Our trees and plants are facing increasing threats from pests and disease.
2020 has been declared the International Year of Plant Health. It’s been a reminder that it’s more important than ever to protect the health of our trees and plants so that they can continue to deliver the benefits we all rely upon.
Healthy trees benefit everyone
Healthy trees help tackle the impacts of climate change, provide wildlife habitats, clean the air we breathe and produce the food we eat.
This video highlights the value of plant and tree health, and how protecting trees contributes to our society.
Did you know….
- a 2018 Defra publication estimated that the value of England’s trees, woods and forests is £175 billion
- according to Oxford University, plants and trees contribute £9 billion annually in social and economic value through things such as carbon sequestration, timber value and recreation use
- there are over 1,000 threats listed on the UK Plant Health Risk Register, some of which are already here and established - for example Ash dieback is predicted to kill over 100 million trees in the UK at an estimated cost of £15bn in lost ecosystem services and clean-up costs
Developing future tree health schemes
We are designing a future tree health scheme that will replace and expand the existing Countryside Stewardship Woodland Tree Health grants.
The objective of the new scheme is to build the resilience of England's trees, woods and forests and enhance the benefits trees provide for future generations. This will also help us to deliver the government’s Tree Health Resilience Strategy.
Our aim is to mitigate and minimise the impact of pests and diseases and improve the capacity of our trees to adapt to changing pressures. To support these ambitious aims, the future tree health scheme seeks to provide financial help for:
- felling and treatment of diseased trees to slow the spread and protect the wider treescape
- restocking woodland and trees for resilience following a pest and disease outbreak to ensure that there is no net loss of tree cover
- research and development for the promotion and availability of good quality planting stock of high genetic and species diversity, to improve the resilience of the future treescape and
- local coordination/action groups to enable knowledge and information sharing and to improve biosecurity
Designing with the people affected
We are taking a co-design approach to developing our future scheme. That means working closely with managers and owners of trees, woodlands and forests, nurseries, the wider sector and Defra’s delivery bodies (for example, the Forestry Commission) from the early stages of development.
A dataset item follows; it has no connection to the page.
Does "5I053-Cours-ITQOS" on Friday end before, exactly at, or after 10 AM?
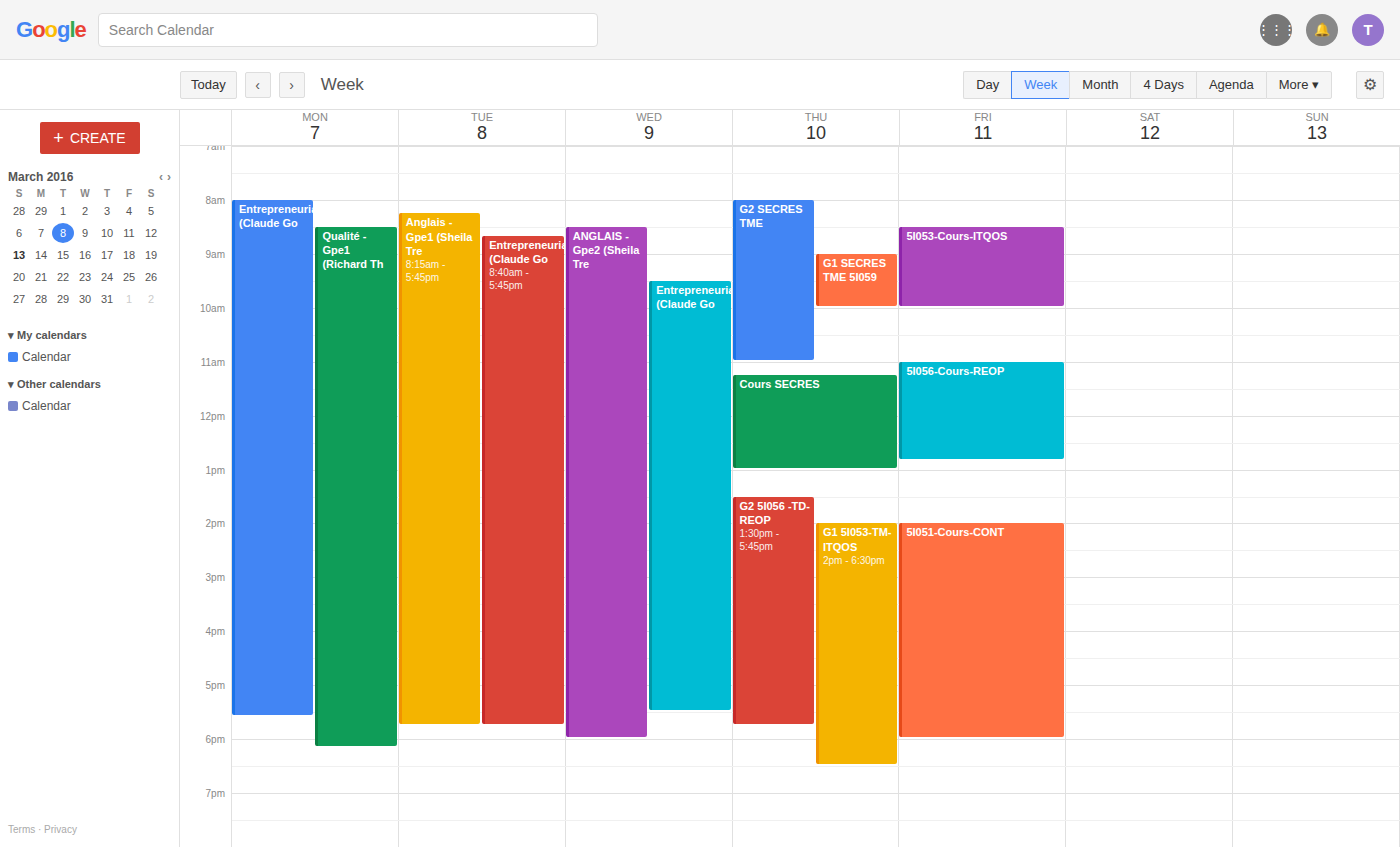
10:00 AM -- exactly at 10 AM, on the 10 AM line.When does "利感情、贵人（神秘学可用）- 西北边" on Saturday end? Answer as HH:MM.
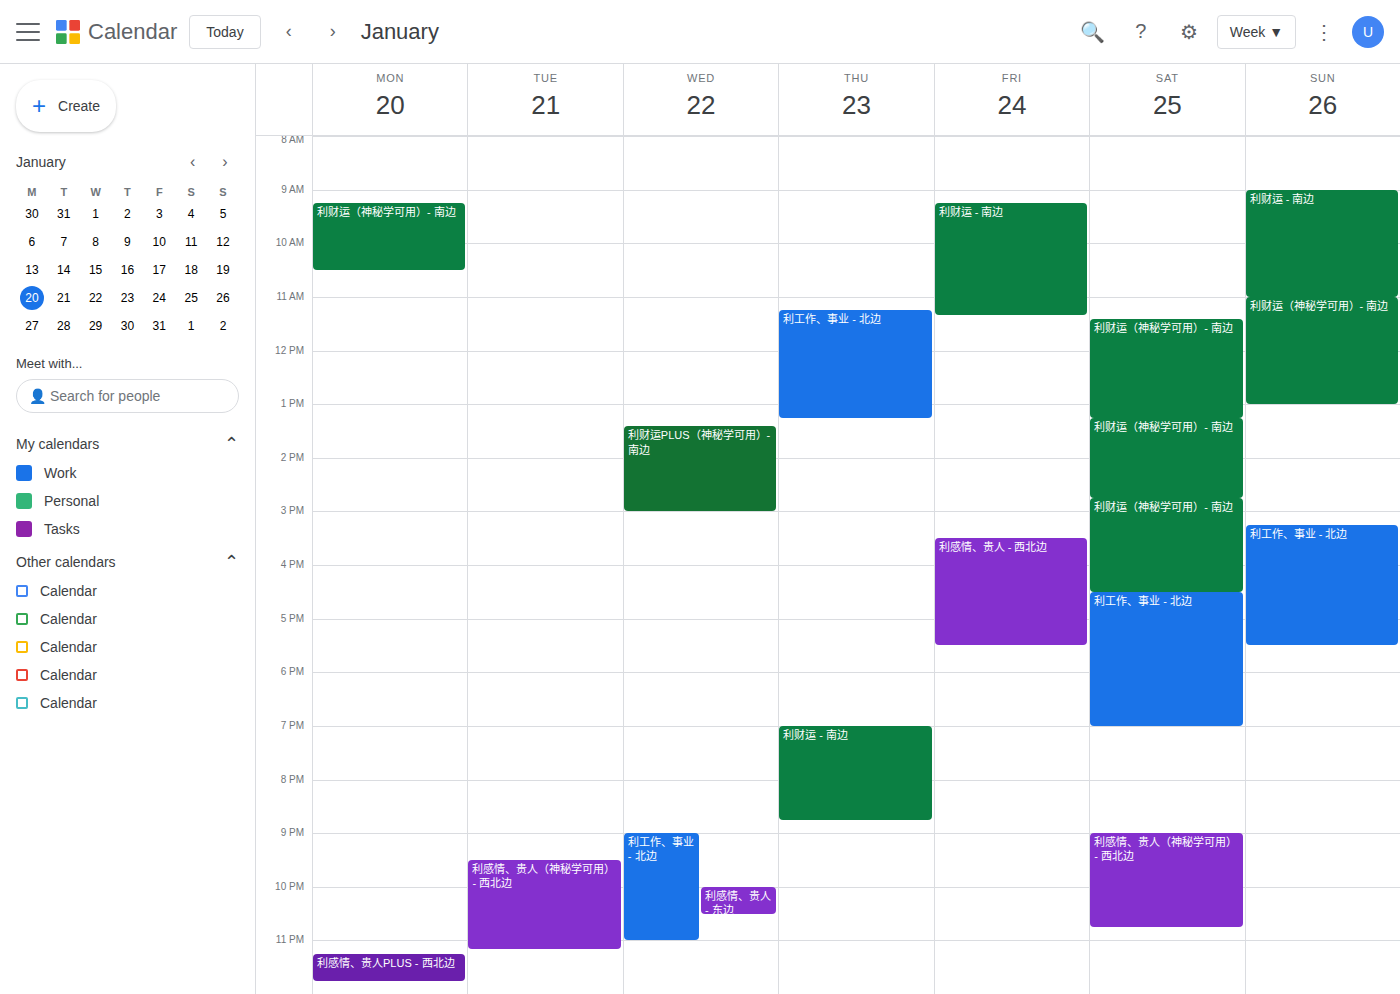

We undertook a social science research project called ‘Behaviours for a Resilient Treescape’ led by Forest Research, where we worked with land managers that have used the current Countryside Stewardship tree health grants and potential users of the future scheme.
This helped us spot gaps in support and advice and guidance, and we have used this information to shape the future scheme and hopefully, plug those gaps.
Next, we plan to do tests of specific elements of the new schemes such as payment rates and eligibility, with a range of land managers.